Sah, Joe Biden Resmi Jadi Presiden ke-46 Amerika Serikat

Hardani Triyoga, Dinia Adrianjara
·Bacaan 2 menit

VIVA – Joseph Robinette Biden Jr. atau Joe Biden telah resmi dilantik sebagai Presiden ke-46 Amerika Serikat. Bersama Wakil Presiden Kamala Harris, keduanya akan memimpin Negeri Paman Sam dalam masa jabatan empat tahun ke depan.

"Saya bersumpah dengan sungguh-sungguh bahwa saya akan dengan setia menjalankan tugas sebagai Presiden Amerika Serikat, dan akan dengan kemampuan terbaik saya melestarikan, melindungi dan mempertahankan Konstitusi Amerika Serikat," kata Biden saat menyampaikan sumpah jabatan dikutip dari video laman The Guardian .

Di hari pertama sebagai presiden, Biden direncanakan menandatangani 17 perintah eksekutif untuk membalikkan beberapa kebijakan yang diambil di masa pemerintahan Donald Trump.

Sebagai langkah pertama, Biden akan mengakhiri larangan masuk bagi warga dari beberapa negara mayoritas Muslim yang selama ini dilakukan oleh pemerintahan Donald Trump. Biden juga akan menghentikan pembangunan tembok perbatasan AS-Meksiko yang dibuat Trump untuk membendung masuknya imigran ilegal.

Biden akan menetapkan mandat penggunaan masker di seluruh properti federal, untuk membendung penyebaran COVID-19, memulihkan perlindungan cagar alam berharga yang dihilangkan Trump dan mengupayakan pembekuan penggusuran dan perlindungan bagi jutaan orang yang terdampak pandemi.

Setelah resmi menjadi Presiden dan Wakil Presiden, Biden dan Harris beserta pasangan mereka akan berpartisipasi dalam Pass in Review di East Front of the Capitol dengan anggota militer.

"Pass in Reviews adalah tradisi militer lama yang mencerminkan pengalihan kekuasaan secara damai kepada Panglima Tertinggi yang baru," kata komite pengukuhan acara tersebut, seperti dilansir USA Today.
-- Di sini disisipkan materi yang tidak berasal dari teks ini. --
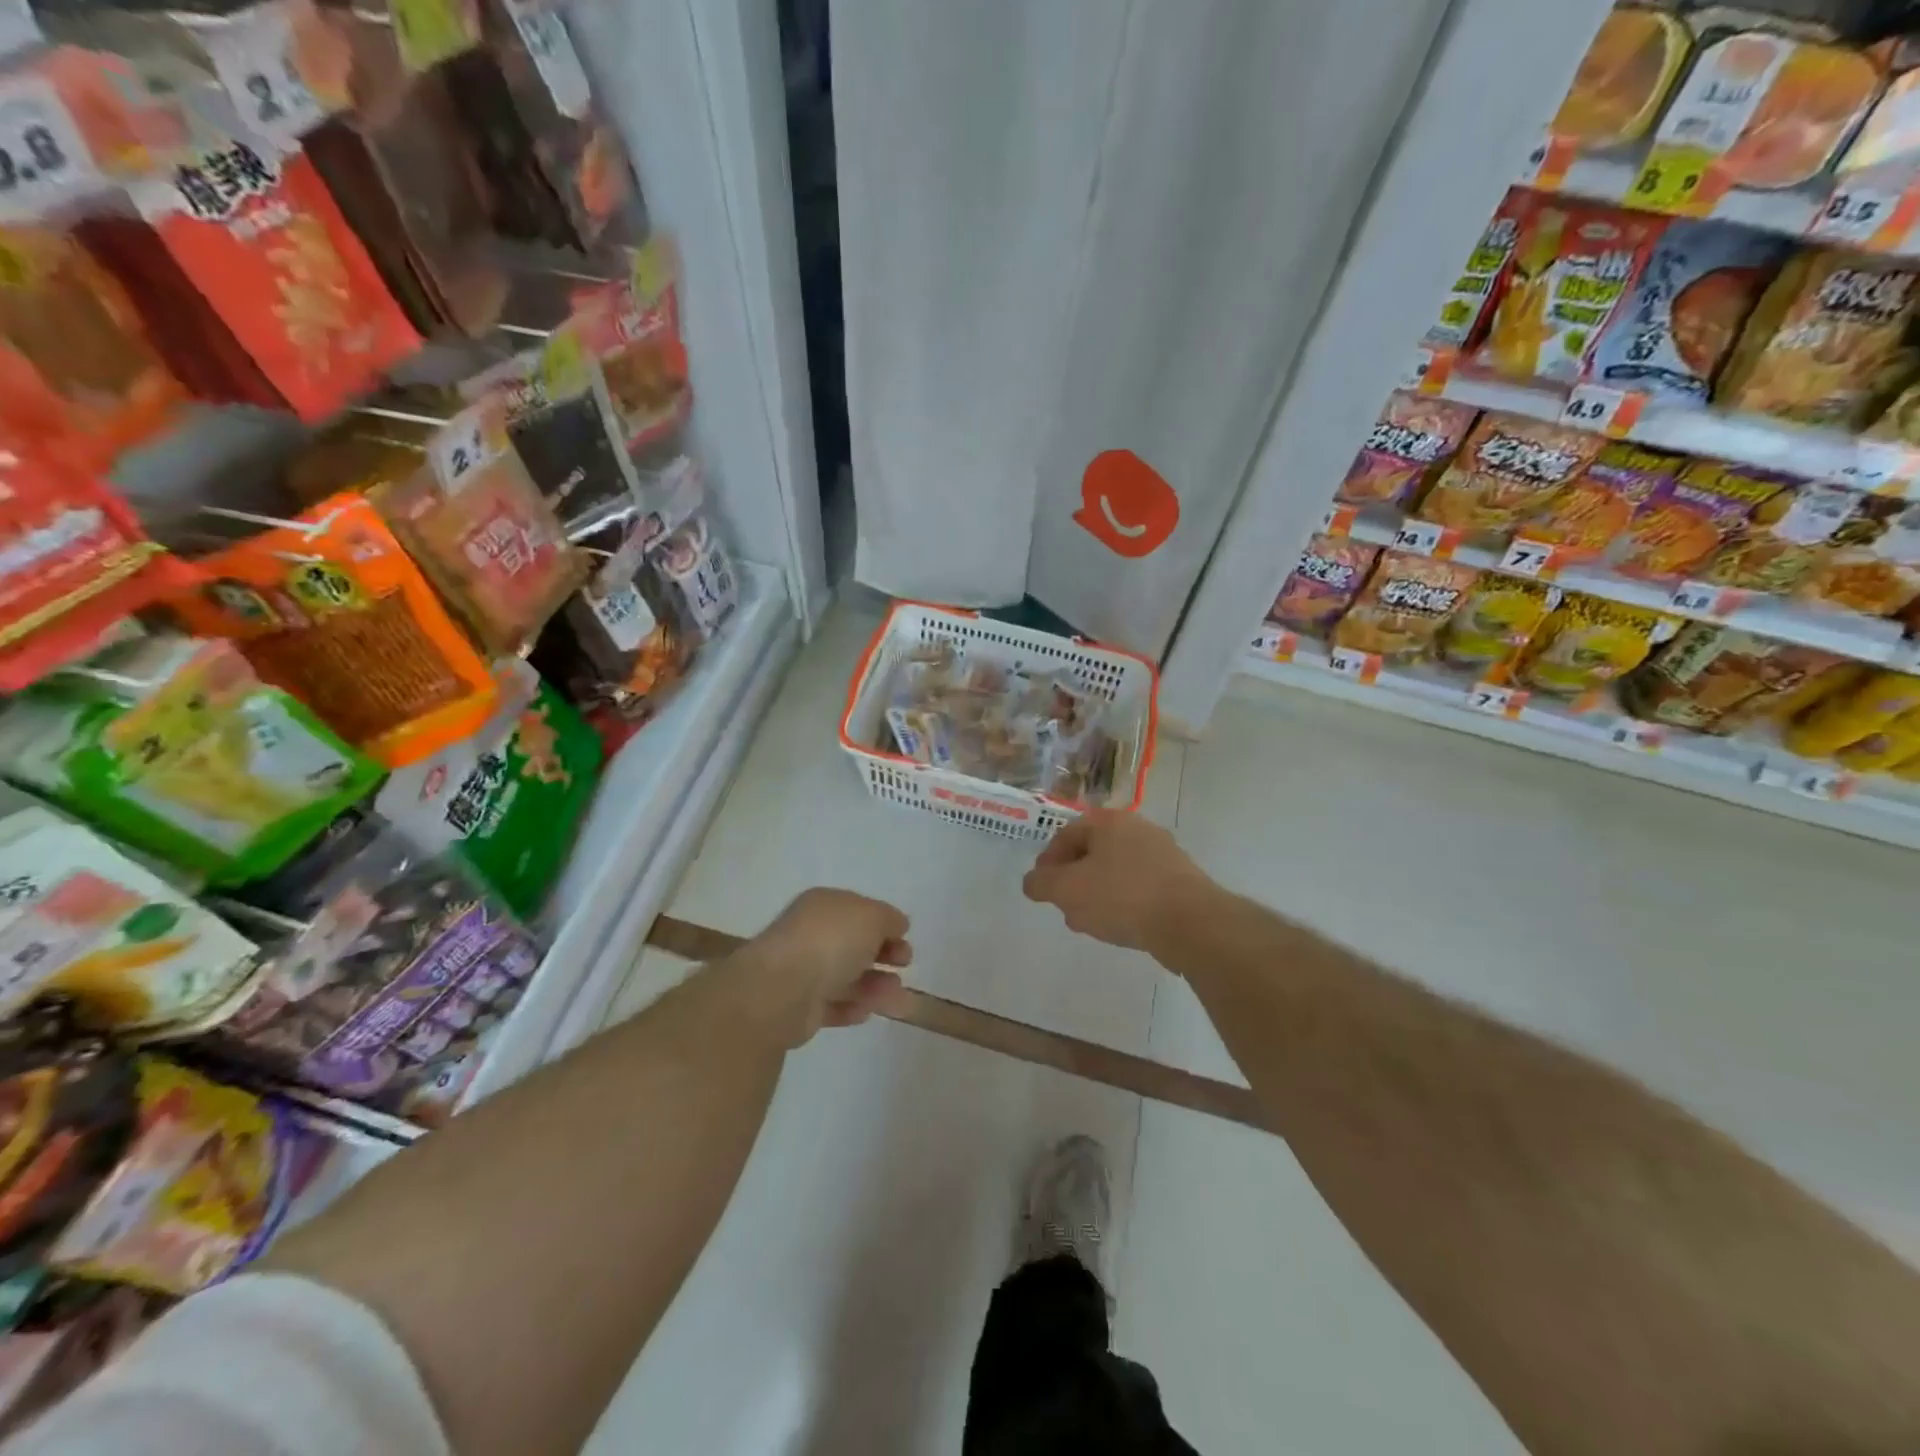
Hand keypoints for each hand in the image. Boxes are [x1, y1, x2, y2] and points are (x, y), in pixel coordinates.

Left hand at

Selanjutnya, mereka akan menuju ke Pemakaman Nasional Arlington untuk meletakkan karangan bunga di The Tom of the Unknown Soldier. Mantan Presiden Barack Obama, George W. Bush dan Bill Clinton, serta mantan ibu negara Michelle Obama, Laura Bush dan Hillary Rodham Clinton, juga akan menghadiri upacara di Arlington.

Biden kemudian akan menerima pengawalan presiden dari 15th Street ke Gedung Putih. Pengawalan itu mencakup perwakilan dari setiap cabang militer termasuk US Army Band, Joint Service Honor Guard, dan Fife and Drum Crops dari US Infantry.

Parada virtual juga akan digelar, yang akan disiarkan di televisi dan menampilkan pertunjukan di komunitas-komunitas di seluruh negeri. Parade tersebut akan merayakan pahlawan Amerika, menyoroti seluruh lapisan masyarakat di berbagai negara bagian dan wilayah.

Lahir pada November 1942, Biden merupakan presiden AS dengan usia tertua. Biden memenangkan pemilu setelah berhasil mendapatkan suara mayoritas di Electoral College, dengan total 306 suara elektoral.